Your instructions = For the data below, please report each line where the word "Figure" is found.

#### Available data

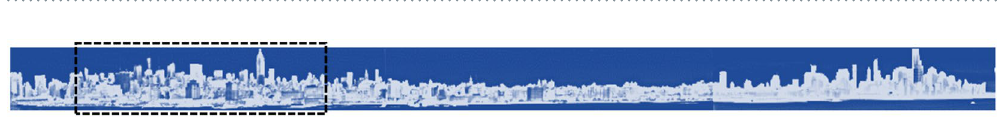
Figure 1. Non-simultaneous composite of compounds detected over Midtown Manhattan. Data cubes post- processed using HyperSEAL software (Aerospace Corp).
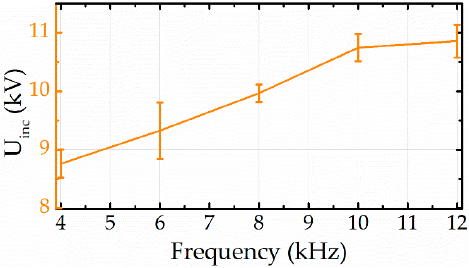
Figure 8. Partial discharge inception voltage at different frequencies.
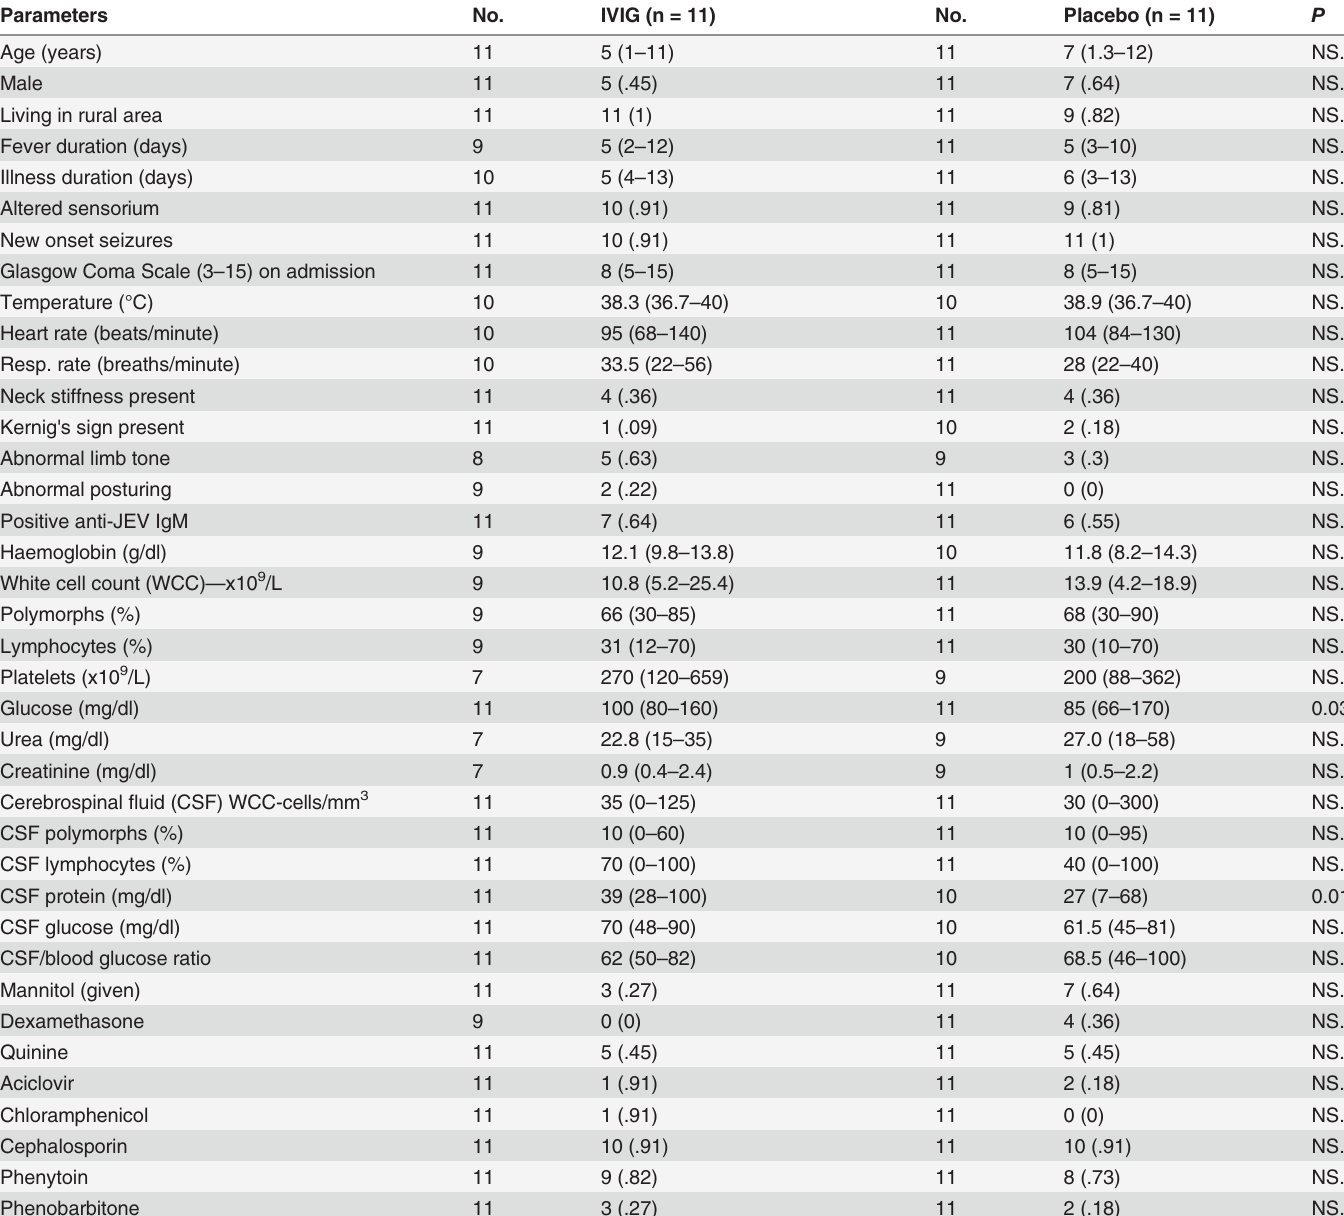
Table 1. Baseline characteristics of trial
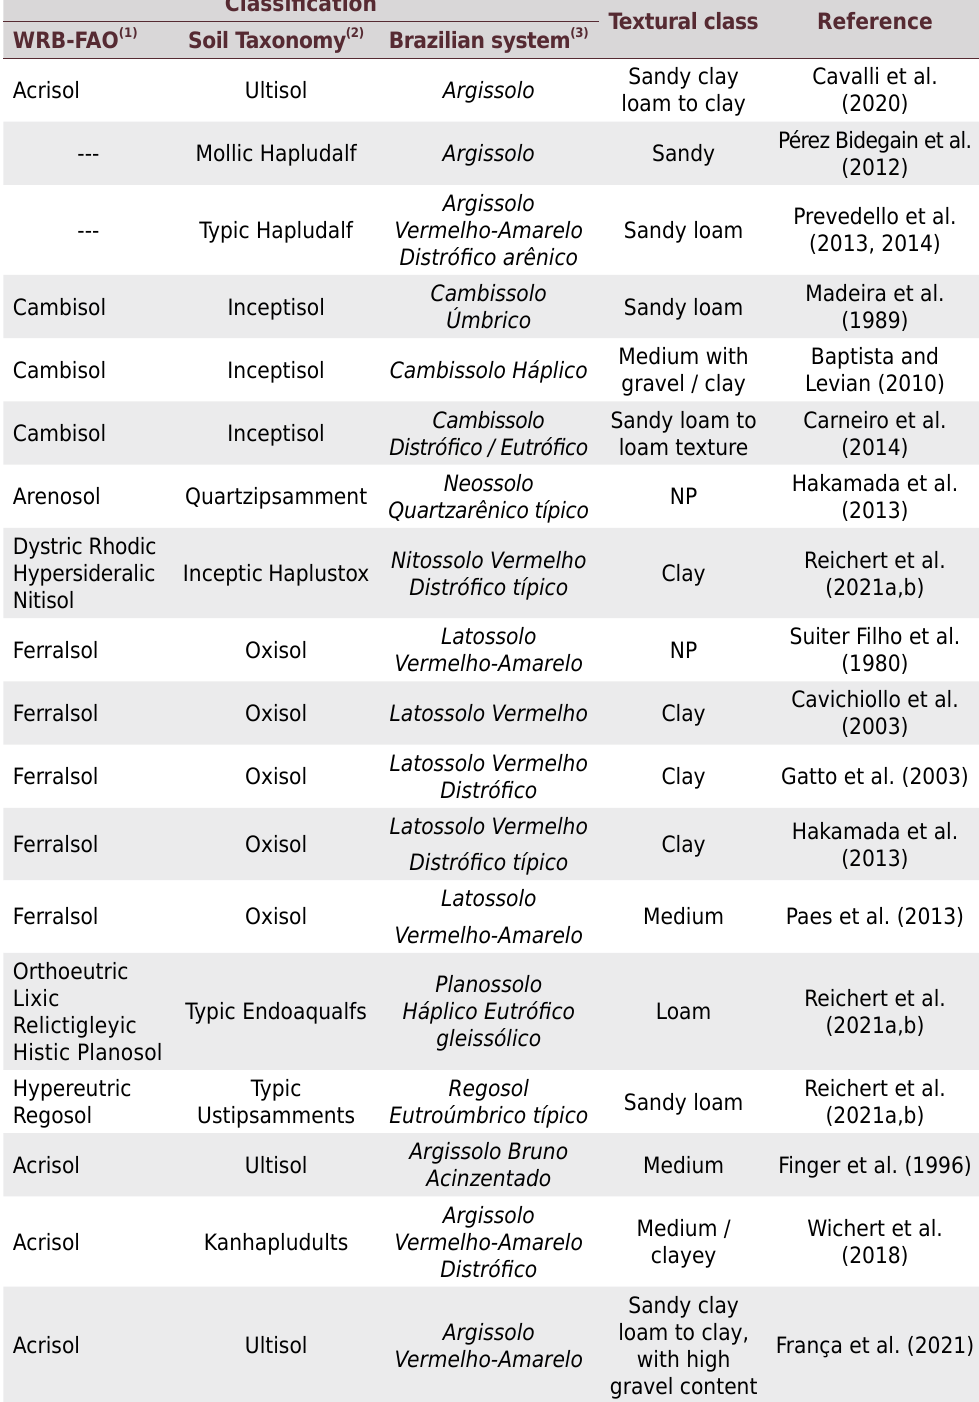
Table 1. Soil classification and soil texture of referenced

########

Output for this task =
Figure 1. Non-simultaneous composite of compounds detected over Midtown Manhattan. Data cubes post- processed using HyperSEAL software (Aerospace Corp).
Figure 8. Partial discharge inception voltage at different frequencies.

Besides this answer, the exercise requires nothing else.